Womit sie jedoch nicht gerechnet hat: dass sie selbst Chalid verfällt. Denn der Mann, der sich ihr zeigt, wenn sie allein sind, scheint gar nichts mit dem grausamen Kalifen von Chorasan gemein zu haben, der unzählige Frauen zum Tod verurteilt hat. Während Sharzad verzweifelt darum bemüht ist, ihren Racheschwur nicht zu vergessen, entdeckt sie, dass Chalid ein dunkles Geheimnis mit sich herumträgt. Gibt es etwas, dass ihn zu seinen grausamen Taten zwingt? Etwas, das Größer und Furchtbarer ist als der Kalif selbst?
Ein Mädchen, das sich in einen Mörder verliebt? Ist das der Stoff, aus dem Märchen sind?
Ist das eine Geschichte mit einer Moral, die wir heute wirklich hören wollen? Ahdieh wandelt mit ihrer Märchenadaption auf äußerst schmalem Grat.
Mit abgeklärter Ruppigkeit zogen die Hände Elfenbeinkämme durch Sharzads hüftlanges Haar und massierten ihr Sandelholzpaste auf die bronzefarbenen Arme, heißt es im ersten Kapitel.

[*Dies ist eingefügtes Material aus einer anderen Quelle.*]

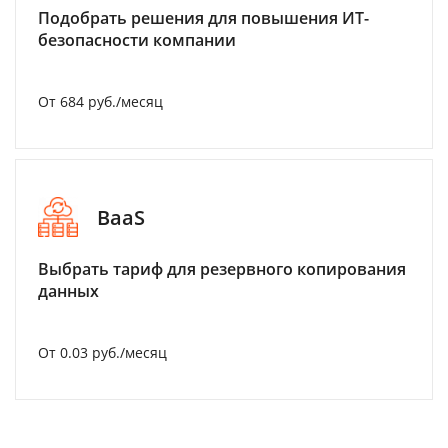
Подобрать решения для повышения ИТ-
безопасности компании
От 684 руб./месяц
BaaS
Выбрать тариф для резервного копирования
данных
От 0.03 руб./месяц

Der Palast des Kalifen, die Zelte der Wüstenstämme, die prunkvollen Festgelage und die farbenprächtigen Seidengewänder der Figuren werden plastisch beschrieben und beschwören eine Welt, die sich wohltuend vom europäischen Pseudomittelalter abhebt, das sonst als Standardkulisse in der High Fantasy herhalten muss.
Ich für meinen Teil freue mich bereits auf die Wiederbegegnung mit liebgewonnenen Charakteren wie Shazi, willensstark und mutig, und ihre Dienerin Despina, die man trotz – oder vielleicht vor allem wegen – ihres frechen Mundwerks sofort ins Herz schließt.
Mit Zorn und Morgenröte werden Renée Ahdieh und Laura Maire selbst zu Sheherazades. Sie spinnen ihr Publikum ein in einer farbenprächtigen Märchenadaption, in der die Antwort auf Dunkelheit und Tod Hoffnung und Liebe ist.